Его рукопожатие стало слабее. С минуту мы стояли словно парализованные. Потом он поднес к стиснутым губам руку, в которой держал платок, и я увидел тоненькую струйку крови. Но пламя, последнее пламя, предназначенное для общего костра, еще долго догорало в глазах умирающего.
Прекрасней, чем он, не умирал в ту ночь в Мадриде ни один солдат.
VII
Этим поручением душа Иоэля закончила свое существование. Но тело его еще жило несколько часов. Неожиданно приехали врач в очках с птичьим лицом и мой Северин. Был как раз канун рождества, и варшавяне решили весело отметить праздник в здешнем пансионате, где все было для этого готово. Кроме них, приехала еще орава гостей — все живые, веселые, исполненные радости бытия. Они уже заранее радовались предстоящим праздникам. Юзефув ожил, он стал снова летним, разумеется в переносном смысле этого слова. Тем страшней казалась судьба Иоэля. Мои гости приехали в час его кончины.

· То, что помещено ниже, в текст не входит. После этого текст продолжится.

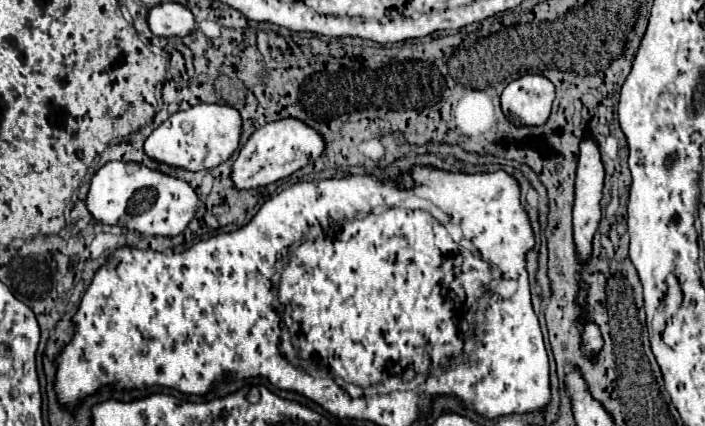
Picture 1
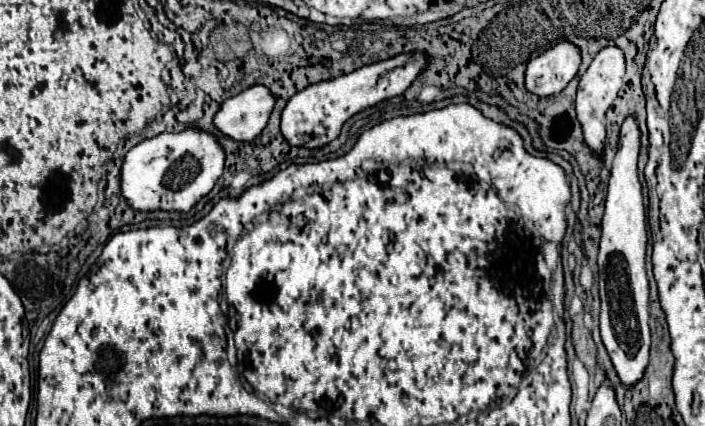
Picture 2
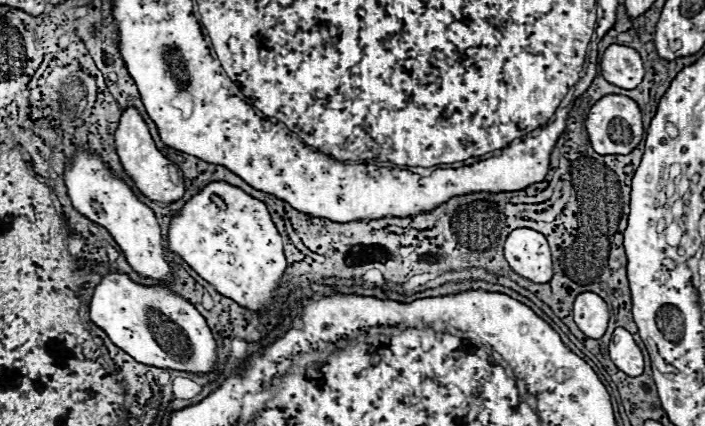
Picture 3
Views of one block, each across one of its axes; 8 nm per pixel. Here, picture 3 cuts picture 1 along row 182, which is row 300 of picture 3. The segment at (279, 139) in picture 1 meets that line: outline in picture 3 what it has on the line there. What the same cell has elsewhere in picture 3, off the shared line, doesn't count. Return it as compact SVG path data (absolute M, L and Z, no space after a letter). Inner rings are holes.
M224 182L206 184L180 208L180 212L176 212L170 220L168 250L178 254L222 296L232 298L254 312L260 312L272 302L274 290L278 288L280 276L286 268L282 238L266 204ZM214 196L222 200L222 206L214 202Z

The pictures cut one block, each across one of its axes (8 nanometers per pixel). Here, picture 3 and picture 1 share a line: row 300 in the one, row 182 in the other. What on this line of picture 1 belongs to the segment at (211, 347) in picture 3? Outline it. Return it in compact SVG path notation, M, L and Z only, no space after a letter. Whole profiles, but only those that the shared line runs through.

В праздничный, морозный, солнечный день мы копали окаменевшую землю, чтобы предать земле высохшее, пожелтевшее, измученное тело.
Я пишу об этом во Львове в 1940 году, вдали от родины. Среди нас много таких, у кого при одном только слове «Юзефув» на глаза набегают слезы. Их гнетет тоска, причин для нее много. Я не плачу вместе с ними. Но как же мне не думать об этой ровной, как доска, уродливой, как улица Пшескок, дачной местности, если в памяти моей пейзаж ее неотделим от человека, который на моих глазах шел по земле обетованной?